Do you know how bees make honey?
It is a fascinating process. Here's how it works from field, to hive to jar....
The bees spend the summer eating nectar from flowers and collecting pollen. They carry the pollen back to the hive by sacs on their legs. The pollen nourishes the bees and is an important part of their diet throughout the year. The nectar carried in the bees’ abdomen is mixed with enzymes and is regurgitated into combs. The combs (holes) are drawn (built) by the bees with wax on the frames inside of the hive.
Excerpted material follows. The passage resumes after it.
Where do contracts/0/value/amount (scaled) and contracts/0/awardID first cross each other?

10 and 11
The bees fill each of these drawn combs with honey. When the bees determine the honey is cured, they cap it with wax. Once the frames are full of capped honey, it’s time to harvest!
The first step in the honey harvest is to separate the bees from the honey. This is accomplished by a bee escape which is a maze-like tool put between the brood box and honey supers. The bee escape allows the bees to easily leave the honey supers but it takes them a few days to figure out how to get back up into the honey box.
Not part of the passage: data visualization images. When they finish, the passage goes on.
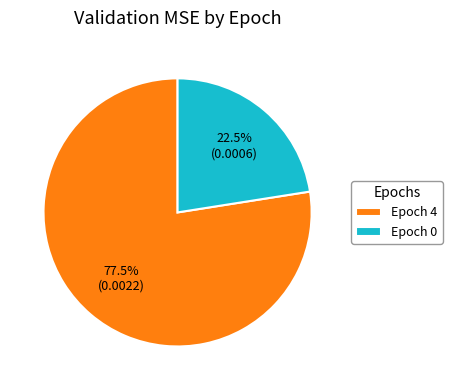

What percentage do Epoch 4 and Epoch 0 together represent?

100.0%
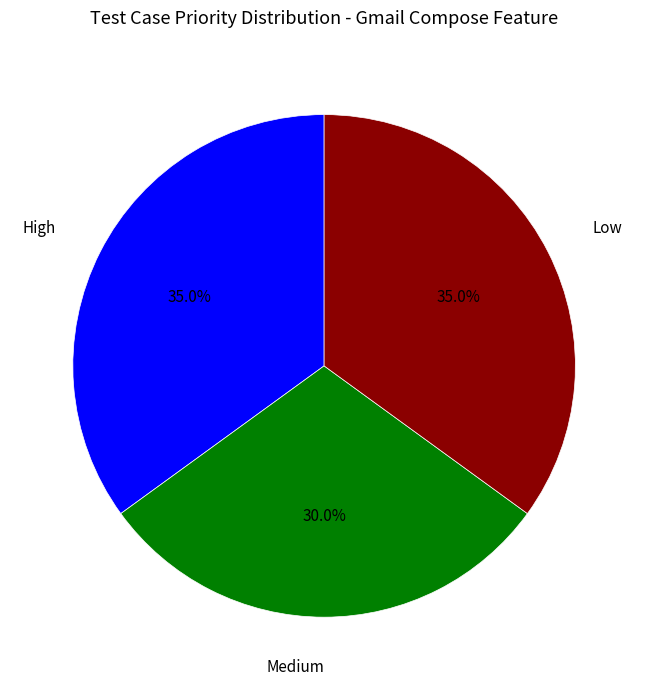

Between Medium and Low, which is larger?

Low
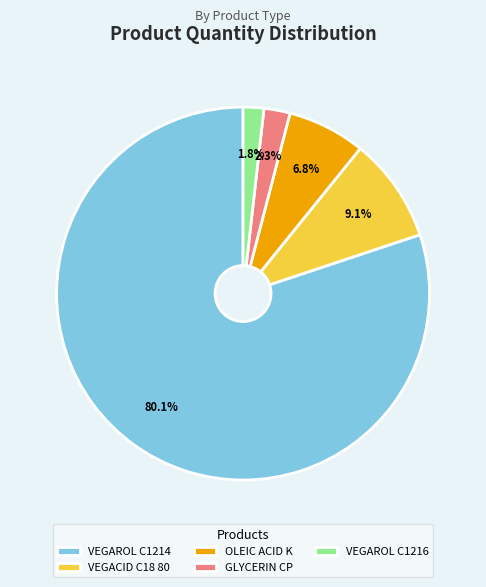

Which has a higher value, VEGAROL C1214 or OLEIC ACID K?

VEGAROL C1214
The honey super is the different coloured box. Once the bee escapes have been on for a day or two, the honey supers are removed from the hives.
The next step is to get the honey out of the frames. Each frame is loosened and lifted out of the honey super. A heated knife called a de-capping tool is used to remove the wax caps which exposes the honey.
Once the frame has been de-capped, it's placed into the extractor. The extractor is a high powered spinner that removes the honey from the combs.
The honey is then strained and bottled. Our honey is sold as raw, unfiltered honey.
This means we do not heat our honey so it is unaltered in its form and still contains tiny particles of wax, pollen and propolis.